The road was a 100 percent switchback and must have had 20 or more, 270 degree turns between the rail station and the top. At the top there was nothing only a parking lot and again no sight of any ruins or indication that anyone had ever been there! We were basically on the top of a mountain in the thick Amazon Jungle without the evidence of any previous visitors. Not an Inca to be seen! Today there is an, already old, 4 star hotel on the site we were standing on. At that time nothing. Now I was really under impressed and was starting to question why my guide had brought me there.
We passed thru a small gate and paid our $1.00 entry fee (now about $100.00). Around an outcropping of rock we went AND it was as if someone had kicked me in the stomach. My knees went weak, my head felt light and I grabbed ol Bubbaloo for support. In front of me and to my complete astonishment and amazement lay a whole mountain covered in the most magnificent ruins imaginable! OMG I came close to falling over. There was a stone bench there and I collapsed onto it.

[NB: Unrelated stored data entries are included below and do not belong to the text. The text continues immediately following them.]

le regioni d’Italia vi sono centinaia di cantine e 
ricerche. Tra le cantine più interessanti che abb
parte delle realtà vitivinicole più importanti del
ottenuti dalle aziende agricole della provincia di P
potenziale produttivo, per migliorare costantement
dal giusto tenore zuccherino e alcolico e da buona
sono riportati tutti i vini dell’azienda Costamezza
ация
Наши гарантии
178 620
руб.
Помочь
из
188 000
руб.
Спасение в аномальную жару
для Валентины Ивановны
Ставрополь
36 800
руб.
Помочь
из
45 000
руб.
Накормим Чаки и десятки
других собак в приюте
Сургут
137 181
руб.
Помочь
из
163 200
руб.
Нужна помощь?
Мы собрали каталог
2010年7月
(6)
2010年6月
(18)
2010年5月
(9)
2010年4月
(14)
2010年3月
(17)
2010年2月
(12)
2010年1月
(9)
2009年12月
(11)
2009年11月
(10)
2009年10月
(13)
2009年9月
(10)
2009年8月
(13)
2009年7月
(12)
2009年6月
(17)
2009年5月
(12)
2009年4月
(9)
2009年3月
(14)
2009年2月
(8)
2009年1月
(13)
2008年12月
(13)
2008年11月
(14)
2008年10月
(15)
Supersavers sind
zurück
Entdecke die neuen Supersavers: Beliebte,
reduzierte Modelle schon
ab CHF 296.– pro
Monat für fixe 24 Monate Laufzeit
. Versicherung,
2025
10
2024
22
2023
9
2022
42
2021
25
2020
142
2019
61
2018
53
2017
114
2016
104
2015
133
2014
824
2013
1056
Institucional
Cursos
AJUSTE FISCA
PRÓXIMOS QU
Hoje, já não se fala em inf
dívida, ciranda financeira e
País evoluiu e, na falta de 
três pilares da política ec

I was not alone. Now, everyone else around us did exactly the same thing and quickly found a place to sit. From peering into the jungle and seeing nothing, to having this magnificent sight laid out in front of me, was only a matter of a few steps, around a rock outcropping. No wonder the Spanish never found it. I was a few steps away and never had any indication that it existed. Each and every time we have visited this place since then I always sit on this bench to reflect and marvel at this sight. It is etched into my mind forever.
7 Comments
Jered
Truly an awesome place
Gladys C.
You are very funny describing the Chicha…. and yes Machu Picchu is a magnificent place!
Deysi
I love this story. I remember we ended up in the regular train because we missed the tourist train. what an adventure! So many diferente people so colorful so interesting the yummy smells the bad smells the many stops at the little villages. So interesting❤️
Deysi
Why did you call it “the Inca to step”?
jeheald
It was called the Inca two step because you couldn’t get more than two steps away from the toilet!
Ange
I’m glad I’ve never had Chicha. What’s the name of that purple drink I hate??
Awesome story! I had similar feelings when I arrived at the sun gate looking down. Even though I had been before, it still gave me a feeling of wonder and amazement!
Deysi
Angela, hi
It might be the one call Chicha Morada it’s very dark purple and very sweet, yum😋
We also have Chicha de Jora, it is very light purple, you can get drunk with this one as it is fermented.